Your tasks
A. Repeat the email about scoring fuzzy string matches, beginning at the words "The Levenshtein distance and" and stopping after "also work well.", but switch "human expectations" to "user expectations".
B. In the email about scoring fuzzy string matches, what is the cost of the brute force approach roughly proportional to?
C. Finish out the next part of the email about scoring fuzzy string matches, carrying on after its last sentence.

Extract to read
On Thu, Feb 14, 2019 at 10:16 AM João Távora <joaotavora@gmail.com> wrote:
On Thu, Feb 14, 2019 at 1:55 PM João Távora <joaotavora@gmail.com> wrote:
> On Thu, Feb 14, 2019 at 1:36 PM Stefan Monnier <monnier@iro.umontreal.ca> wrote:
> >
> > > I don't think it's odd.  I call the former "scattered match"
> > > and the latter a "tighter match".
> >
> > Don't you find it odd that "foo" gives a better score to
> > "fotttttttttttttttto" than to "foto" ?
>
> Perhaps.  But as it stands it doesn't make sense to
> compare scores across different length strings.
>
> It does make sense to compare the score between
> foo's matches of foot and foto.
>
> > [ Given them the same score sounds acceptable, tho.  ]
>
> Feel free to add some kind of normalization to the function
> if you can come up with it.  Or come up with another function
> entirely.  As I said, a function that measures the distance
> in "boring editing operations" between the pattern and the target
> would be a nicer measure.

The Levenshtein distance and close variants generally do a reasonable job of approximating human expectations, yes.  Close variants (eg: only delete/insert, no mutate) also work well.

The cost of building the Levenshtein edit distance matrix for picking or ordering candidates is quite high, though; https://en.wikipedia.org/wiki/Approximate_string_matching gives a good summary, and you really don't want to use the most naive option if you can avoid it.  Computation costs go through the roof very fast; the cost is roughly proportional to the length of the candidate cubed, using the brute force approach.

Records
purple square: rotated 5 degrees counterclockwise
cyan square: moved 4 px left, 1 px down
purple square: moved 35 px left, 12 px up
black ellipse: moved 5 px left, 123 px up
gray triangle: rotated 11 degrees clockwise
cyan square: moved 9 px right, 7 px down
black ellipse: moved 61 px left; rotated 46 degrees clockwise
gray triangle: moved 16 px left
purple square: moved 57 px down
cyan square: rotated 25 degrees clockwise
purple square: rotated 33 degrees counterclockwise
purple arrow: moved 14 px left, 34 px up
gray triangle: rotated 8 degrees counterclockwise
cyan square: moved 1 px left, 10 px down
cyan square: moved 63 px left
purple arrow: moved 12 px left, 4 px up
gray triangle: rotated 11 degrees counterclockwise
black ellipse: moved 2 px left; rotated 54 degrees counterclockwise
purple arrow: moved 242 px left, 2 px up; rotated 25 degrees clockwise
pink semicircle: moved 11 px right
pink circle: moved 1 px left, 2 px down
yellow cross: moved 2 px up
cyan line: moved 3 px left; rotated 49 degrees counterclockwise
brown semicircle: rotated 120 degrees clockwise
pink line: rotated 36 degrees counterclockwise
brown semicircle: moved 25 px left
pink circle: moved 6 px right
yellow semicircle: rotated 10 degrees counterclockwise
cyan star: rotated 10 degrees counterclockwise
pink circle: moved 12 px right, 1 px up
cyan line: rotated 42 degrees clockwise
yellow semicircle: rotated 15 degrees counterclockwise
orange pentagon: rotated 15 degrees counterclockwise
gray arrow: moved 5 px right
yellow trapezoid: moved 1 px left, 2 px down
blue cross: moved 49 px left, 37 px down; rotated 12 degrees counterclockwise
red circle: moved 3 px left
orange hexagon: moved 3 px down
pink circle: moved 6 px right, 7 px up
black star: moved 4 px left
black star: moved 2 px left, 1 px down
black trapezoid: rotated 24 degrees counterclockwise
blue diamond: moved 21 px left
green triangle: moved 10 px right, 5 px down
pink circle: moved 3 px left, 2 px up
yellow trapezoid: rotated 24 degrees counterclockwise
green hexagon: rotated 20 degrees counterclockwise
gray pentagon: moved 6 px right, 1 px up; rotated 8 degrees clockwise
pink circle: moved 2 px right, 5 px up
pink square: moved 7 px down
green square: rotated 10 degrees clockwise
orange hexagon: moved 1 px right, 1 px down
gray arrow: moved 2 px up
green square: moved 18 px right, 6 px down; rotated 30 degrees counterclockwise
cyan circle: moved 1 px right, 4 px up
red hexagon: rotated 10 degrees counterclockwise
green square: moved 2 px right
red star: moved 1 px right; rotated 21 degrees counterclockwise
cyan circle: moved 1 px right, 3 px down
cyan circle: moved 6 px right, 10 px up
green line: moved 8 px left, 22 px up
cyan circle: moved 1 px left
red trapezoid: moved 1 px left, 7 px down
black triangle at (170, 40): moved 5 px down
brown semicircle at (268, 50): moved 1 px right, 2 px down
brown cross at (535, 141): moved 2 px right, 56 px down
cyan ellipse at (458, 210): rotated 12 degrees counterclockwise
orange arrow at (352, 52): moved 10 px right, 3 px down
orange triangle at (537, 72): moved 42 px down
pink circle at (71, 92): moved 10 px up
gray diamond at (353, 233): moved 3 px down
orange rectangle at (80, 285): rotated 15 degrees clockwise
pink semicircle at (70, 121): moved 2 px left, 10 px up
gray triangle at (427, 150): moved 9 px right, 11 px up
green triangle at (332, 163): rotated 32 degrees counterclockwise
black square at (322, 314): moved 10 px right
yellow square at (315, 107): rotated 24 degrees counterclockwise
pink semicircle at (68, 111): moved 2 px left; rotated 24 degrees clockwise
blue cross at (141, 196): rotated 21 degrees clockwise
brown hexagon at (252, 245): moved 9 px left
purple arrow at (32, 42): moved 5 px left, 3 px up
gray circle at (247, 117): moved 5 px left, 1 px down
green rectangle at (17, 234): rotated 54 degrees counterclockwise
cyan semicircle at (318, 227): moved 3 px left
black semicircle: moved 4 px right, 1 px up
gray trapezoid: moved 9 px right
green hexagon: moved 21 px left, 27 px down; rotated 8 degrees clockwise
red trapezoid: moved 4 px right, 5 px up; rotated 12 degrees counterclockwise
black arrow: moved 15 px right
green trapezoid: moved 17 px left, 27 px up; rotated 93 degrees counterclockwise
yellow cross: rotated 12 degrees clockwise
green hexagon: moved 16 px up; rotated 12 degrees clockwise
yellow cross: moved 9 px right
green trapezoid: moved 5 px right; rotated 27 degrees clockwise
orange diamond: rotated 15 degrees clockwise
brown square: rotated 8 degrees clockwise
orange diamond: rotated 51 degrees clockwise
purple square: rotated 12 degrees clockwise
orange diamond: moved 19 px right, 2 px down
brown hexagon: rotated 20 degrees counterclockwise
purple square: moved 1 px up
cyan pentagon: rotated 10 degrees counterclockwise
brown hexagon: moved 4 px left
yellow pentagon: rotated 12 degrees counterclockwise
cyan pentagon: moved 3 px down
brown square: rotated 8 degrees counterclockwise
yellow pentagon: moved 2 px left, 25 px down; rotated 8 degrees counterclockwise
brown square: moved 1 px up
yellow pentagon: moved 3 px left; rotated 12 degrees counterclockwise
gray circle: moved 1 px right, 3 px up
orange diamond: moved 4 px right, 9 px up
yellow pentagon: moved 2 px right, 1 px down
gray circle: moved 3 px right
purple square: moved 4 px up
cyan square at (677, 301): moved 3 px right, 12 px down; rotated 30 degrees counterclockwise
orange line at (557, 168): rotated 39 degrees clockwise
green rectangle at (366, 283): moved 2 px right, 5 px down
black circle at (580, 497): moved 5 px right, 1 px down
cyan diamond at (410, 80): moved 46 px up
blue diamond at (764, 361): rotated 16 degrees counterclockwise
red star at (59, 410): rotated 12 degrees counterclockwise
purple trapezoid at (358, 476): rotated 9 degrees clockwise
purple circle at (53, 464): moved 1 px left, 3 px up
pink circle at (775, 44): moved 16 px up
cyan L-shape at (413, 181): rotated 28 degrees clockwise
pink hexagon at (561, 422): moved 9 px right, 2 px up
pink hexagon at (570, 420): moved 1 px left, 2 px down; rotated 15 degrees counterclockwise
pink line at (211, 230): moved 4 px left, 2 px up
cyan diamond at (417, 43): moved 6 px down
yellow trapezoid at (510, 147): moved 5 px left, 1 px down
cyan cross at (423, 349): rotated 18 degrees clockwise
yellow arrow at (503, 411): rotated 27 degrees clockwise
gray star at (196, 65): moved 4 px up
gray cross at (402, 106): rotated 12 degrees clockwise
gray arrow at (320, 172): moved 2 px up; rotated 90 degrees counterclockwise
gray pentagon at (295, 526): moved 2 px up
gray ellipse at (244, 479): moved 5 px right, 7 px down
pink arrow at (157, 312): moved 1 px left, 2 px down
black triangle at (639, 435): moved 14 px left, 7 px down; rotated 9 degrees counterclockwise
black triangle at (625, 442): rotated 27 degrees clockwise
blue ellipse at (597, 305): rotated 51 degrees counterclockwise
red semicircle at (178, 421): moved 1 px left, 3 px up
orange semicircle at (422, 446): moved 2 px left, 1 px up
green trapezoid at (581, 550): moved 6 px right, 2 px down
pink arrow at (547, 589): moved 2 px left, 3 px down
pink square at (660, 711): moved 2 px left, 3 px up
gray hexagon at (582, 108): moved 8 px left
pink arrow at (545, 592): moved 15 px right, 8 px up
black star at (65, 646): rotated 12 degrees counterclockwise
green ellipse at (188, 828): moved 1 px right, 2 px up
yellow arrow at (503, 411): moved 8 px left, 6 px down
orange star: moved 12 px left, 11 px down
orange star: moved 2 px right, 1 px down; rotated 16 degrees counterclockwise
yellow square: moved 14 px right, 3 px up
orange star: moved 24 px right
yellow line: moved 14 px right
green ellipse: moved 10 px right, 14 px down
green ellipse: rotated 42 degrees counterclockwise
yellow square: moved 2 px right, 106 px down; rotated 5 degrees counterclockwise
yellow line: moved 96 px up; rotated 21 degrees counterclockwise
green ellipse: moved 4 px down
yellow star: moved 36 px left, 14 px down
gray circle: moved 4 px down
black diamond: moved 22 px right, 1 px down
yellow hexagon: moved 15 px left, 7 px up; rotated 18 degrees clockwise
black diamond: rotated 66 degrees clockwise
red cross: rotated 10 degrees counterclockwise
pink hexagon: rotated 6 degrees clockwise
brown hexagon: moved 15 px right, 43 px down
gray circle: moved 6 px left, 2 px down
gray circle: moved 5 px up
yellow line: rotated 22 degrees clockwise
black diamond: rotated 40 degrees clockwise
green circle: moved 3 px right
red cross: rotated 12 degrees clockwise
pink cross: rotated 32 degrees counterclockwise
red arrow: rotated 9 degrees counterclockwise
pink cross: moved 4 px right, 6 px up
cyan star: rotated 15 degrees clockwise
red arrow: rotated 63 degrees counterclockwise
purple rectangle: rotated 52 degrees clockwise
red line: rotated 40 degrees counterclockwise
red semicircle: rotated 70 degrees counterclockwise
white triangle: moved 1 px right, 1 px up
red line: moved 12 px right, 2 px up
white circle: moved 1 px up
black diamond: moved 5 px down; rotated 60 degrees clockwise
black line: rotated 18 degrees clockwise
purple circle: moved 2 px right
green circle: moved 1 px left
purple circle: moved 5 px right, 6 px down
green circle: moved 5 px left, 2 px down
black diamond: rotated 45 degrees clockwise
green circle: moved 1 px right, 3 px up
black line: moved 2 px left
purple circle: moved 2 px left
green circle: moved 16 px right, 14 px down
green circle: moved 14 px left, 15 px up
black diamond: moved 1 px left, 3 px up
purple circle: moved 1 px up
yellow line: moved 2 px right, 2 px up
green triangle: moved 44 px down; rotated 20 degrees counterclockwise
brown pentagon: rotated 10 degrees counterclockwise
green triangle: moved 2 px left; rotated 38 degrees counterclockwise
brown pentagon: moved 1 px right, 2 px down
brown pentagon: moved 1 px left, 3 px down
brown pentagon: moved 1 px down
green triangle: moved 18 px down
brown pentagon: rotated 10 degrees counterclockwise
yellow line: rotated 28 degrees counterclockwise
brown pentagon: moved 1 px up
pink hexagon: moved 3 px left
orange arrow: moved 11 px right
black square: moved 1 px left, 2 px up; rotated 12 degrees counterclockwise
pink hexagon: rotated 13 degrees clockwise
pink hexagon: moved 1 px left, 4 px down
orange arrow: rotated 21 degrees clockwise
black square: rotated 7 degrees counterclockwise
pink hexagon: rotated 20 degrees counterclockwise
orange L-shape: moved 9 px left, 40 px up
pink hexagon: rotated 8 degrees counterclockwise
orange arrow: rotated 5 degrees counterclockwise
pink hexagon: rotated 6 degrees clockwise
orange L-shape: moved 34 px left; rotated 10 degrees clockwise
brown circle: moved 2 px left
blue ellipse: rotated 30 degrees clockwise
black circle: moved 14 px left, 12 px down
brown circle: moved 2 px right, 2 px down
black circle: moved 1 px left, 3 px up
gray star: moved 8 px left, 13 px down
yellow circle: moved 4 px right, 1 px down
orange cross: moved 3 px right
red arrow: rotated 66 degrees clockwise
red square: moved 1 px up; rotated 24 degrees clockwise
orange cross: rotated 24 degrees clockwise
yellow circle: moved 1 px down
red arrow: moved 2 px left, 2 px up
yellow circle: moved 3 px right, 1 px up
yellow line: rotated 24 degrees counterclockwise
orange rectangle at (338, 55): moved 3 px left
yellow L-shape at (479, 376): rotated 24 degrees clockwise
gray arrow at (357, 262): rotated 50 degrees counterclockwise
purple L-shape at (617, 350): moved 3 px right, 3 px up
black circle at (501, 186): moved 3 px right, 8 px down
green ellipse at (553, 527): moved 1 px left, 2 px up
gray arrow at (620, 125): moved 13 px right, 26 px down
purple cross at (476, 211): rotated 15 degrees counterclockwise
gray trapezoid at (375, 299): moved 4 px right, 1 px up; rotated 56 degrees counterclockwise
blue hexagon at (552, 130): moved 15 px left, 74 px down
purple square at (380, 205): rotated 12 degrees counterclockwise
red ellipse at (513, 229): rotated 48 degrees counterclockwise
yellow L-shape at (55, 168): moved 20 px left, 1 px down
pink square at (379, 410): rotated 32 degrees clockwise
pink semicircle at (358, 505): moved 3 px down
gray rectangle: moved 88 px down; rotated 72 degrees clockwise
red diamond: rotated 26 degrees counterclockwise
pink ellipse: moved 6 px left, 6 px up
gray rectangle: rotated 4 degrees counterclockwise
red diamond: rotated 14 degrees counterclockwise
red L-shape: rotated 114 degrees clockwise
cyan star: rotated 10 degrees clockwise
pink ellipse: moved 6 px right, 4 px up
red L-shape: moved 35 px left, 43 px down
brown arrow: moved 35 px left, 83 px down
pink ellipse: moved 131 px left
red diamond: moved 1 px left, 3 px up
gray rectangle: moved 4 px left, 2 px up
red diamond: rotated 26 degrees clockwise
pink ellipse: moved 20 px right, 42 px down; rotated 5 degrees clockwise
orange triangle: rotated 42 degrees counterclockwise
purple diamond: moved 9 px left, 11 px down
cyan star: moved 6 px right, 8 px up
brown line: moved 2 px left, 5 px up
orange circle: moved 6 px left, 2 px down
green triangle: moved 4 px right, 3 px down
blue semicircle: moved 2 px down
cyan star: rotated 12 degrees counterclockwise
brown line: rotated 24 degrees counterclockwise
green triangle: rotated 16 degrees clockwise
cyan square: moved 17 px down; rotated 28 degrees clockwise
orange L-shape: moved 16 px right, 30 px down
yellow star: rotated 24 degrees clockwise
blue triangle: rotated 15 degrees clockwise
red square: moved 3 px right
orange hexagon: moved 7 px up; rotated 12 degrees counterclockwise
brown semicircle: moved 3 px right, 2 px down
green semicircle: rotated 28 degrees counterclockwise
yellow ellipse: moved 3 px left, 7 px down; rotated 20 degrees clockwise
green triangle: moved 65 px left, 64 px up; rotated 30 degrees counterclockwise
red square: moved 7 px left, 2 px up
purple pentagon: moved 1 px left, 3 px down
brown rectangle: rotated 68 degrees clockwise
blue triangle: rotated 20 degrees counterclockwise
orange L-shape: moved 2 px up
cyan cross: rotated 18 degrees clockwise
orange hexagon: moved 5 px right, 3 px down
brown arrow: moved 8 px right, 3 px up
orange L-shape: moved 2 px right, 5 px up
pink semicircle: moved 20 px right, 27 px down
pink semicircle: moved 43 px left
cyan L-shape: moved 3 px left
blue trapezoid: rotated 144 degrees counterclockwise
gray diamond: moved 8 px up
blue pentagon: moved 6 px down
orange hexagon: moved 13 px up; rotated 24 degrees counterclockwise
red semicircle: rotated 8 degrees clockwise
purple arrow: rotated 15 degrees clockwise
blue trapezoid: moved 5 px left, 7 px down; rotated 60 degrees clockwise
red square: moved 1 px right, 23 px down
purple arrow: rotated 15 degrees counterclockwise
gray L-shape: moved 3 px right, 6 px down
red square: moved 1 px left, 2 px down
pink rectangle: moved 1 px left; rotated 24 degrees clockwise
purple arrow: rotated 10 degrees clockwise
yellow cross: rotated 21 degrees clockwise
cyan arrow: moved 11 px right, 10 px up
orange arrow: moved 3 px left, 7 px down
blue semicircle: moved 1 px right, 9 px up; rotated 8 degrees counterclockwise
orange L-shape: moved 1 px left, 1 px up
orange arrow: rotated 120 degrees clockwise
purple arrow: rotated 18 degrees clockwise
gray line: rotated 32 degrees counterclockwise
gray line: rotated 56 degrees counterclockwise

The results
A.
The Levenshtein distance and close variants generally do a reasonable job of approximating user expectations, yes.  Close variants (eg: only delete/insert, no mutate) also work well.

B. The length of the candidate cubed.

C.
The other shortfall of using only edit distance is that most of the time people expect to front-weight the search: you may have a closer edit distance match later in the string, but people usually want a less exact match, closer to the start, intuitively.
 
I've been experimenting with a simpler function that just counts the
number of "holes" and the length of those holes separately
in the denominator. The numerator is the same and a perfect
match is still a 1. It seems to fare better for your cases. For foo

I'd very, very strongly encourage y'all to take a look at the existing work on the problem, not least because of the algorithmic complexity costs when you apply this to a large corpus of candidates.  Consider, for example, completion over the set of all defined symbols in Emacs, which is ~ 55,000 candidates, and IIRC I calculated the average length to 9 characters, so brute force matching would be be on the order of 40 **million** comparisons for the first pattern character, though thankfully dropping fast as you eliminate non-matching candidates entirely.  (Raw comparisons, accounting for all possible matches in all possible candidate, of that pattern, so each candidate gets $length / $pattern_length comparisons performed.)

Anyway, the point is: this is an area where serious study has been invested, and I strongly urge you to take advantage of that, rather than trying to reinvent this surprisingly complex wheel.  This isn't simple to do, and it definitely isn't simple to do in a high performance way.

PS: whatever else you do, make it trivial to configure what function is used for ordering the candidate results.  That matters far more that the details of the default match / order choice, because it allows easy innovation over time.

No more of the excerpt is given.